The opening was completely fine. Yes it was fifteen pages, but it didn't feel like it was fifteen pages. This thing goes so quickly that it's hard to imagine how long the films would run for.
That's because very little happened in those fifteen pages.
The presidential press conference was completely unneeded
The zombie genre is so well known, you could start a movie with a character walking in front of the camera and shouting, "Fifteen days later!" Everyone would know where we were at this point.
Oh, freak, by the way. One thing that annoyed me was that when they were doing a gladiator style thing with the zombies, the soldiers kept shooting everyone. That really was annoying and got in the way of what could of been an interesting scene.
"We don't make movies for critics, since they don't pay to see them anyhow."
While I'm online (real busy right now) I just thought I'd let you know that I finally got around to finishing up a new draft of Chapter Three. It's much better than what I had, I think.
1) Please, delete the first ten pages, they're pointless and a little on the boring side for someone like myself who has seen many zombie films.
2) Don't be so worried about camera angles, thats not your job. Keep the camera angles to yourself unless it has something to do with a plot point, like a newspaper or mysterous person.

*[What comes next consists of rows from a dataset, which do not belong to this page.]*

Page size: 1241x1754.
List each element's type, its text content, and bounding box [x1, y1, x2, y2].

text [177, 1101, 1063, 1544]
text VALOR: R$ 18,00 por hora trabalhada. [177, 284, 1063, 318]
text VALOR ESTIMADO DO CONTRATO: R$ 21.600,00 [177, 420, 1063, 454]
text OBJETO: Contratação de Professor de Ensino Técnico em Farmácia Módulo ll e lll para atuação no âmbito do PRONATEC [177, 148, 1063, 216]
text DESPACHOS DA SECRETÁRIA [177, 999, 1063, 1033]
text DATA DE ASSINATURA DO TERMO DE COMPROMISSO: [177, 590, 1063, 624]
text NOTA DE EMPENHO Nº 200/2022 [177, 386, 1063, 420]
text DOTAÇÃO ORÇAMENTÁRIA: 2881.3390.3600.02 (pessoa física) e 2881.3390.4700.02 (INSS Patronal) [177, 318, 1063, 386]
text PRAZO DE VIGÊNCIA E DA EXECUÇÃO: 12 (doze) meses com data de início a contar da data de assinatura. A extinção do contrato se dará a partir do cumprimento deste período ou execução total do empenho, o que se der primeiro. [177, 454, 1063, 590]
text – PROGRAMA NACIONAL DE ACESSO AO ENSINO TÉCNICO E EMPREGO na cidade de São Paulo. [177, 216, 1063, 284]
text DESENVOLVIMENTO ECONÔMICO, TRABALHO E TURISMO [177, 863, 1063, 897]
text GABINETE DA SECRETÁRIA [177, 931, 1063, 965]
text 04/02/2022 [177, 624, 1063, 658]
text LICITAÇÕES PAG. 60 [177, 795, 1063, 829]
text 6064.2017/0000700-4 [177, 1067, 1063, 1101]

I read these scripts when they were first put on the site and thought they were one of the best scripts I'd ever read, and not just on this site. In fact I enjoyed them so much I decided to give them another read in 2011, but this time round they seem more flawed than they did. Chapter One is a hugely enjoyable read, thrilling and adrenaline pumping, definitely my favourite in the series by far. I only have one problem with it, although it's quite a big one: None of your characters seem to have much, if any, personality! Jack is obviously the hero of the story, but the audience won't relate to or root for someone as emotionless as him. Throughout the entire film, he doesn't have a single compassionate line. He seems too much of a sterotypical action hero to me, too one-dimensional. Just about all the other male characters appear to be carbon copies of each other, so much so that I find it hard to remember who's who. Jessie... I honestly have no idea why she's there. She's absent for huge chunks of the film, and when she is there she never has more than a couple of lines. Her kiss scene with Jack is unecessary too, as there were no signs whatsoever of any blossoming affection between them before or since. Those are my thoughts on Chapter One, but don't take that to mean I didn't enjoy the script, because I really did! You built suspense brilliantly, and for a 188-page script where a massive chunk of it is them hiding in the school doing nothing, I was never bored. The cliffhanger is absoutely amazing, too. I'm about 65 pages into Chapter Two, so I'll post my thoughts on that one in the near future, although given the fact that these scripts were posted in 2005 and there hasn't been a single comment in 6 years, chances are you've long since moved on and forgotten about this one.